◆ **To do**:
From the records below, please repeat exactly the line that has "(a) Express in", the line that has "Once you can", and every line between them, and nothing else.

◆ **Dataset entries**:
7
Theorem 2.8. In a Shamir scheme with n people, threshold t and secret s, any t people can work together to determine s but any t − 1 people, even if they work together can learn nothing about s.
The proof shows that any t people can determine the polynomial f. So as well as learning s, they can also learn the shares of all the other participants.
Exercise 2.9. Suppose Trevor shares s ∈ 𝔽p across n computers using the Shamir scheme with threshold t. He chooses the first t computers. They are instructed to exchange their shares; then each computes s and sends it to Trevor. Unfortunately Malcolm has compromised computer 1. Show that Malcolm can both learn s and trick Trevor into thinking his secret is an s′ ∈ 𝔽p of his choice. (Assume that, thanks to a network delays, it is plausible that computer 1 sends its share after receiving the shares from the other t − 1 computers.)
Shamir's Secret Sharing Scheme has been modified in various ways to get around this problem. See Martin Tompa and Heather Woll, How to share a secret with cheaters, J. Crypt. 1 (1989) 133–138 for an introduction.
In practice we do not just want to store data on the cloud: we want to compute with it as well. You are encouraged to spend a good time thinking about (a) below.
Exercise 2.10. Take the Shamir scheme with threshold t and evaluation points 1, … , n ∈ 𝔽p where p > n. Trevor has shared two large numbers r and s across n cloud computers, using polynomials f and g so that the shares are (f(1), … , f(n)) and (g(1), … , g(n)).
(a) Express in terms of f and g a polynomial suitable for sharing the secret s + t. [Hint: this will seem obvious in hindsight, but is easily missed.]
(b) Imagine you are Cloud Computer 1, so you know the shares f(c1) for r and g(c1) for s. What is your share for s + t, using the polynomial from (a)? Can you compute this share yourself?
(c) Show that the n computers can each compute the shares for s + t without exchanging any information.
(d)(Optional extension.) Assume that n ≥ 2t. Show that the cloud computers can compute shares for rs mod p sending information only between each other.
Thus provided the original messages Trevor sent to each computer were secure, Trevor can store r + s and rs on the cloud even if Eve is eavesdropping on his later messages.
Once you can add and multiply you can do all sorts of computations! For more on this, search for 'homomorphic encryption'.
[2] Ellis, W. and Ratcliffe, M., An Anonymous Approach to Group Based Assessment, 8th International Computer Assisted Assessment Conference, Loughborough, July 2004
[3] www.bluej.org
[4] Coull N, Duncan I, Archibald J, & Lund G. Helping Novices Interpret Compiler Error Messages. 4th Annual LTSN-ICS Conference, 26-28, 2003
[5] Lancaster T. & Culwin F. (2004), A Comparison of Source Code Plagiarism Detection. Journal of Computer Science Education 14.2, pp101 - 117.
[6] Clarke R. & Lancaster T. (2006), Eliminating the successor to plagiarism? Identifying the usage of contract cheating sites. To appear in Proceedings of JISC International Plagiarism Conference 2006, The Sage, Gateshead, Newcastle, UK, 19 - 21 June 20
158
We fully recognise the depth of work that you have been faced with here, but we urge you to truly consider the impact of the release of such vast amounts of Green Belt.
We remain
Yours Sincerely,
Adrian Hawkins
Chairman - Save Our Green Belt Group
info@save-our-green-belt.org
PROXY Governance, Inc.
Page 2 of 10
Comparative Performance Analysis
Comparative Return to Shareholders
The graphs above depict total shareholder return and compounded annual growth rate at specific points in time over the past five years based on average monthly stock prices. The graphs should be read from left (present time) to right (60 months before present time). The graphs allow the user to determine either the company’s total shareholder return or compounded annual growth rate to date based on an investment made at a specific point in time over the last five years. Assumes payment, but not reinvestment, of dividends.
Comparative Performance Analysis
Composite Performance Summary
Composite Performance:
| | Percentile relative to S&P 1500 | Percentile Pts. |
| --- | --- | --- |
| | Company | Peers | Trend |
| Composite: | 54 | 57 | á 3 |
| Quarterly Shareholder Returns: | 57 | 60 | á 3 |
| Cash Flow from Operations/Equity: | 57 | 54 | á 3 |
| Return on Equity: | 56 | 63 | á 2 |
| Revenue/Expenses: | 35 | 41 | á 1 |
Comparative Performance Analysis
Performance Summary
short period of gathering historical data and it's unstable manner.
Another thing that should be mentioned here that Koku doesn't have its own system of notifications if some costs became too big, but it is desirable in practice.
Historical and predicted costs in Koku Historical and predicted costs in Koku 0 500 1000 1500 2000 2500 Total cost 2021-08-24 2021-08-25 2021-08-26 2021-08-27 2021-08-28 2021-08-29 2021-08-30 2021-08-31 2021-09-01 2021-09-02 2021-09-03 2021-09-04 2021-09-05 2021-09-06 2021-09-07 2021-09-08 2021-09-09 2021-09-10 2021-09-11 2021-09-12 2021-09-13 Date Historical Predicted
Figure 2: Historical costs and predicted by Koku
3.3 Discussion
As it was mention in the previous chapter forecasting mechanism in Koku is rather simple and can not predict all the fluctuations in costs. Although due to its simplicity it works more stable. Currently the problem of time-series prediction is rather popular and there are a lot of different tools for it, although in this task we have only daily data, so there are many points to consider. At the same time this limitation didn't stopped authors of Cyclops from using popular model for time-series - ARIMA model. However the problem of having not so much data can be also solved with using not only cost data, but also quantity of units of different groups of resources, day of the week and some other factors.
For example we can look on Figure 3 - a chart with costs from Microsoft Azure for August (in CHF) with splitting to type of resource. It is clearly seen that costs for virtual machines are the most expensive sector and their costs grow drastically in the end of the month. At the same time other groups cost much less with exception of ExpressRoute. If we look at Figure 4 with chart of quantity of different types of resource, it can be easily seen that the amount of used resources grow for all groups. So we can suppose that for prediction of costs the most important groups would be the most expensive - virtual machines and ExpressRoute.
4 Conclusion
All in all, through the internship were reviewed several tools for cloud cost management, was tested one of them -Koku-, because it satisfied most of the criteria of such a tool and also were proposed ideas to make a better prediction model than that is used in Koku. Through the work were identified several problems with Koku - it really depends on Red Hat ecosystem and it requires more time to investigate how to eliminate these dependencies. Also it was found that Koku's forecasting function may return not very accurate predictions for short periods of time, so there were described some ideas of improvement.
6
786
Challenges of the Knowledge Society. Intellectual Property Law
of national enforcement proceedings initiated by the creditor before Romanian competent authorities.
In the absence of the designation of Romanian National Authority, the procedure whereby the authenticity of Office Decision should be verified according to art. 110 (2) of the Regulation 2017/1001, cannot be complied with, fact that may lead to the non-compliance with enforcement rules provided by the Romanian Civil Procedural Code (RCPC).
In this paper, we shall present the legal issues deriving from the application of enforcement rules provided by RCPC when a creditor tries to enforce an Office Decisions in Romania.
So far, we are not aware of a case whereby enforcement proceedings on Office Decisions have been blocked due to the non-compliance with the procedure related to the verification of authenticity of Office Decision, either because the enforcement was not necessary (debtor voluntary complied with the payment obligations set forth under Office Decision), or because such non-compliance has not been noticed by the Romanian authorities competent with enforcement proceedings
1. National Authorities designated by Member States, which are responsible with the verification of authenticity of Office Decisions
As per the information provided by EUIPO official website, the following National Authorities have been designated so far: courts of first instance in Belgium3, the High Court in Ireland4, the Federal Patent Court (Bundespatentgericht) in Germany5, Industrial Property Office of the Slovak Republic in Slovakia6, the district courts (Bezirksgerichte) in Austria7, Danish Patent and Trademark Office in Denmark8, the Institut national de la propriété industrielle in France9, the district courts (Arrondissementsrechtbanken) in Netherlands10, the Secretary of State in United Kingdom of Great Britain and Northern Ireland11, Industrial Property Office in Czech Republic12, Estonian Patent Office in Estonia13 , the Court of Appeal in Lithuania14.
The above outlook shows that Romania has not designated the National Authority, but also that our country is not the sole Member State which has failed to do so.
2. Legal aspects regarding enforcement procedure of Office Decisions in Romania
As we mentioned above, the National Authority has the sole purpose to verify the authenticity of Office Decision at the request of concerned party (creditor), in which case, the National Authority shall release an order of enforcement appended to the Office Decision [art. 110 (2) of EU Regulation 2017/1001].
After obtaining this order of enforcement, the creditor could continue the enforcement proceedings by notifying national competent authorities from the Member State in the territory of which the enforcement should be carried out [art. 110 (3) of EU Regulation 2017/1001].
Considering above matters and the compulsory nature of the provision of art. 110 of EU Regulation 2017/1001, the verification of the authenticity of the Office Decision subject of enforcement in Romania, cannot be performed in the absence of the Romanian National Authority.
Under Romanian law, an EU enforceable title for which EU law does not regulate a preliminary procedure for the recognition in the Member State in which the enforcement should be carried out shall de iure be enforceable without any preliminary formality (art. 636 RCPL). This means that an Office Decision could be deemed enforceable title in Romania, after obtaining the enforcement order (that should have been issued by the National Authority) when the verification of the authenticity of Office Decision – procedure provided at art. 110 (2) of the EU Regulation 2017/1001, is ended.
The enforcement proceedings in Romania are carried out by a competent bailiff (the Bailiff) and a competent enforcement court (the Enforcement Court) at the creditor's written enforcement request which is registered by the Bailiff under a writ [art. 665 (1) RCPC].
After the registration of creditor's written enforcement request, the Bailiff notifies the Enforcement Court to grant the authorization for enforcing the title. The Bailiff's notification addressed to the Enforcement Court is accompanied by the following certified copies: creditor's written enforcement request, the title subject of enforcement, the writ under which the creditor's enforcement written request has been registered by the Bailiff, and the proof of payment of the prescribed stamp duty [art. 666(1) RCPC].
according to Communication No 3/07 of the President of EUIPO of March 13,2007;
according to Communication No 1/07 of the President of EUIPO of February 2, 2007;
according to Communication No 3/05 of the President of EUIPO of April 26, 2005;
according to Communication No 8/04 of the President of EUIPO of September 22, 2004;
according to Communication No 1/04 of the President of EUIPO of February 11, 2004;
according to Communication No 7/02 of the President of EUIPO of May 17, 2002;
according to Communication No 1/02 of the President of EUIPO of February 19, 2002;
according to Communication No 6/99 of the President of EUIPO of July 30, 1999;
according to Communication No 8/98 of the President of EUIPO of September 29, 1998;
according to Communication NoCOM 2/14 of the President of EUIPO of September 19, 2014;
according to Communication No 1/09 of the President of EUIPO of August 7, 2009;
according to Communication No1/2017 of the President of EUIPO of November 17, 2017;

◆ **Answer box**:
(a) Express in terms of f and g a polynomial suitable for sharing the secret s + t. [Hint: this will seem obvious in hindsight, but is easily missed.]
(b) Imagine you are Cloud Computer 1, so you know the shares f(c1) for r and g(c1) for s. What is your share for s + t, using the polynomial from (a)? Can you compute this share yourself?
(c) Show that the n computers can each compute the shares for s + t without exchanging any information.
(d)(Optional extension.) Assume that n ≥ 2t. Show that the cloud computers can compute shares for rs mod p sending information only between each other.
Thus provided the original messages Trevor sent to each computer were secure, Trevor can store r + s and rs on the cloud even if Eve is eavesdropping on his later messages.
Once you can add and multiply you can do all sorts of computations! For more on this, search for 'homomorphic encryption'.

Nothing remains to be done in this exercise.